- Born: 1958 (age 67–68) Bolton, England
- Education: University of Manchester
- Known for: Radiation epidemiology
- Scientific career
- Fields: Radiation epidemiology
- Workplaces: University of Zurich

= Linda Walsh =

British physicist (born 1958

Linda Walsh (born 1958; née Grimshaw) is a British scientist who specializes in radiation epidemiology. She is an honorary visiting research fellow in the Medical Physics Department of the University of Zurich in Switzerland.

== Biography ==
Walsh was born in Bolton, England in 1958, and attended Smithills Moor Grammar School. She studied at the Department of Physics of the University of Manchester, gaining a Bachelor of Science degree (1979), Master of Science (1980) and PhD (1985). In 2013, Walsh was awarded a higher doctorate (Doctor of Science) by the Medical Faculty of Manchester University.

Since 2000, Walsh's research has evaluated the risk of cancer and other medical conditions from exposure to ionising radiation (such as gamma-rays and X-rays), using applied statistical or quantitative methods.
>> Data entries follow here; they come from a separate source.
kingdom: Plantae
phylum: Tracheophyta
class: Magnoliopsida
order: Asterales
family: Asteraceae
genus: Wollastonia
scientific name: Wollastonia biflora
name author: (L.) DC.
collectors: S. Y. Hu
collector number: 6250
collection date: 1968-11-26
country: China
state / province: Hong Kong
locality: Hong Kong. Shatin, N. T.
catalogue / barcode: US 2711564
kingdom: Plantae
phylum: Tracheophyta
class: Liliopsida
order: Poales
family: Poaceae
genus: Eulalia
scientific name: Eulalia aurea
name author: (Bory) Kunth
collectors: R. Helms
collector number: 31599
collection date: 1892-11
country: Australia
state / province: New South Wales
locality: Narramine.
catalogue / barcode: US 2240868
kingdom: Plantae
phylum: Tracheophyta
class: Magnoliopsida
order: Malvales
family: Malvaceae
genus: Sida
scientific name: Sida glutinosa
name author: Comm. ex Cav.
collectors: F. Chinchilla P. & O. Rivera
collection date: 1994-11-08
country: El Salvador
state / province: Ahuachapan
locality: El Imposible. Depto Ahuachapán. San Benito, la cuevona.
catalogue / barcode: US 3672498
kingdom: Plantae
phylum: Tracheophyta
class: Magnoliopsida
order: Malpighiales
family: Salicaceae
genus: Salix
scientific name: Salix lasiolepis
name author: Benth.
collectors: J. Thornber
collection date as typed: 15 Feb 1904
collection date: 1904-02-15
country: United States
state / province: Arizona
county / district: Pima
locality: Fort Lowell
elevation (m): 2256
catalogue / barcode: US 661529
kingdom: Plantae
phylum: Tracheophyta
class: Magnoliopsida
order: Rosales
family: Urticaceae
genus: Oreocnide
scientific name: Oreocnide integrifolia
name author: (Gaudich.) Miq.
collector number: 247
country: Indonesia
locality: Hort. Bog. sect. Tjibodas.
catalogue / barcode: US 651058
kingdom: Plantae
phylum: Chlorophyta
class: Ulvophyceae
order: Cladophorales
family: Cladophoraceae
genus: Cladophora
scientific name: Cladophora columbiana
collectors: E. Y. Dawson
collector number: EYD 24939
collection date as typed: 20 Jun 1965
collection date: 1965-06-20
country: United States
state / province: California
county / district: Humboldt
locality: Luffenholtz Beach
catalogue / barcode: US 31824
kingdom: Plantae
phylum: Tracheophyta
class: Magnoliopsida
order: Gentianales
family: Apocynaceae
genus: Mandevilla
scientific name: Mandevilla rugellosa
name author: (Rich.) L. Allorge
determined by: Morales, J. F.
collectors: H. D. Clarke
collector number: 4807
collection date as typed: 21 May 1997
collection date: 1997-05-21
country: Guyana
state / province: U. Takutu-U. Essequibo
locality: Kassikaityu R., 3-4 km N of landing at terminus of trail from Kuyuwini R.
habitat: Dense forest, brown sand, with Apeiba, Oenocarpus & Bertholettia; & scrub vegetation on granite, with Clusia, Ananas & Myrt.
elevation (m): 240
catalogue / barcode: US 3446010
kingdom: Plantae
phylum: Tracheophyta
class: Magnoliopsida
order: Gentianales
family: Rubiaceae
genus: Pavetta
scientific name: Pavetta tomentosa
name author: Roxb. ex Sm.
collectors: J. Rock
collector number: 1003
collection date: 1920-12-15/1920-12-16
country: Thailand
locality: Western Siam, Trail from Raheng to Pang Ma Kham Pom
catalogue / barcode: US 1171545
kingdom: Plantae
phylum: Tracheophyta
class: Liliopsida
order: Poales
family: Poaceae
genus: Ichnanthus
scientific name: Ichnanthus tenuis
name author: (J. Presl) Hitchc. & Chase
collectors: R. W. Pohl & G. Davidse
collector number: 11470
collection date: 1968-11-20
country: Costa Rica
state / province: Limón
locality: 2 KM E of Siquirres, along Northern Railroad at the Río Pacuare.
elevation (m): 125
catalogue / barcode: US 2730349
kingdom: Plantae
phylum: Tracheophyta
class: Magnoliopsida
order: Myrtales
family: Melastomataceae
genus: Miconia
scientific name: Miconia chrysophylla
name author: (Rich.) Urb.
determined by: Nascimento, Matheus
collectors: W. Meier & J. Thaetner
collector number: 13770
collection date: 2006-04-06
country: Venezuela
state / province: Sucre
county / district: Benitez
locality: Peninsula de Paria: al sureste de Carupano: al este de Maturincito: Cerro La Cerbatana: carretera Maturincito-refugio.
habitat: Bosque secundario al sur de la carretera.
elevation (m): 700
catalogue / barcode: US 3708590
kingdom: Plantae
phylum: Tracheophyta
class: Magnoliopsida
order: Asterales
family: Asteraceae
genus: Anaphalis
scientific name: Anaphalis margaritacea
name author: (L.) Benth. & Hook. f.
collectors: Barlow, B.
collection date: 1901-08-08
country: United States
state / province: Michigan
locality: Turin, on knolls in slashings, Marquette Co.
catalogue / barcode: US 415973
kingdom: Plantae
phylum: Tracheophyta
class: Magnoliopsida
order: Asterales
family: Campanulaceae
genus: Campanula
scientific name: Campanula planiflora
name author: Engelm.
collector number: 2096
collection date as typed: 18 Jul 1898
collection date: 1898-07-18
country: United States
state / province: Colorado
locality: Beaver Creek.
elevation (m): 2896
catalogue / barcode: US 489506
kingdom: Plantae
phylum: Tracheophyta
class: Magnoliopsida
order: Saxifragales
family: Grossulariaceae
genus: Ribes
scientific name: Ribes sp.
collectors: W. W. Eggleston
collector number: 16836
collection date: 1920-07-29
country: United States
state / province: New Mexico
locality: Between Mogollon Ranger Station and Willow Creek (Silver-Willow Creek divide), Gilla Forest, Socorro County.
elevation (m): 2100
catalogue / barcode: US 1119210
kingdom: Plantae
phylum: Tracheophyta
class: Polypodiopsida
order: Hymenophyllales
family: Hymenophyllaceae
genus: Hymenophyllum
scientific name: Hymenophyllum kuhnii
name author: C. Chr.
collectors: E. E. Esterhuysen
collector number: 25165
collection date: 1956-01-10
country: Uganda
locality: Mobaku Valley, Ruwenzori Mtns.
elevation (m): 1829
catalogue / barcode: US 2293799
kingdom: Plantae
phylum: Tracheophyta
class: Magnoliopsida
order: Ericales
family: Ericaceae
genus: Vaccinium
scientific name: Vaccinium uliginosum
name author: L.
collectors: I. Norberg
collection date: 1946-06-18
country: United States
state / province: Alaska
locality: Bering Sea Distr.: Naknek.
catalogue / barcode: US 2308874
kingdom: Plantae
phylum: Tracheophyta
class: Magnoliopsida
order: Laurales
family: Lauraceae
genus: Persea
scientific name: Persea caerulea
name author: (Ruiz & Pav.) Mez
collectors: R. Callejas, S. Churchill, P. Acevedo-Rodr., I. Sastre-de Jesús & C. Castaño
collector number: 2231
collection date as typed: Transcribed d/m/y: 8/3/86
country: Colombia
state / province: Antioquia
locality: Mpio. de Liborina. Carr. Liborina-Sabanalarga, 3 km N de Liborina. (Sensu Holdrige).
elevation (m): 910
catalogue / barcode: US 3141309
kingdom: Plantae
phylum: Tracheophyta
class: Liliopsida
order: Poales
She served on the World Health Organization's expert panel that assessed radiation-related cancer risk after the tsunami-caused nuclear accident in 2011 at the Fukushima power plant in Japan.

Walsh also developed epidemiological models for thyroid cancer risk associated with the 1986 accident at the Chernobyl nuclear power station in Ukraine. Other research has related to Japanese survivors of the World War II atomic bombs in the Life Span Study cohort, as well as German uranium miners working for Wismut, a mining company in East Germany during the time of the Cold War.

== Selected publications ==
- Walsh L, Hafner L, Berger T, Matthiä D, Schneider U, Straube U. European astronaut radiation related cancer risk assessment using dosimetric calculations of organ dose equivalents. Z Med Phys. 2023 Nov 4:S0939-3889(23)00119-8. doi: 10.1016/j.zemedi.2023.10.003.
- Hafner L, Walsh L, Rühm W. Assessing the impact of different neutron RBEs on the all solid cancer radiation risks obtained from the Japanese A-bomb survivors data. Int J Radiat Biol. 2022 Sep 26:1-15. doi: 10.1080/09553002.2022.2117871.
- Walsh L, Hafner L, Straube U, Ulanowski A, Fogtman A, Durante M, Weerts G, Schneider U. A bespoke health risk assessment methodology for the radiation protection of astronauts. Radiat Environ Biophys. 2021 May;60(2):213-231. doi: 10.1007/s00411-021-00910-0.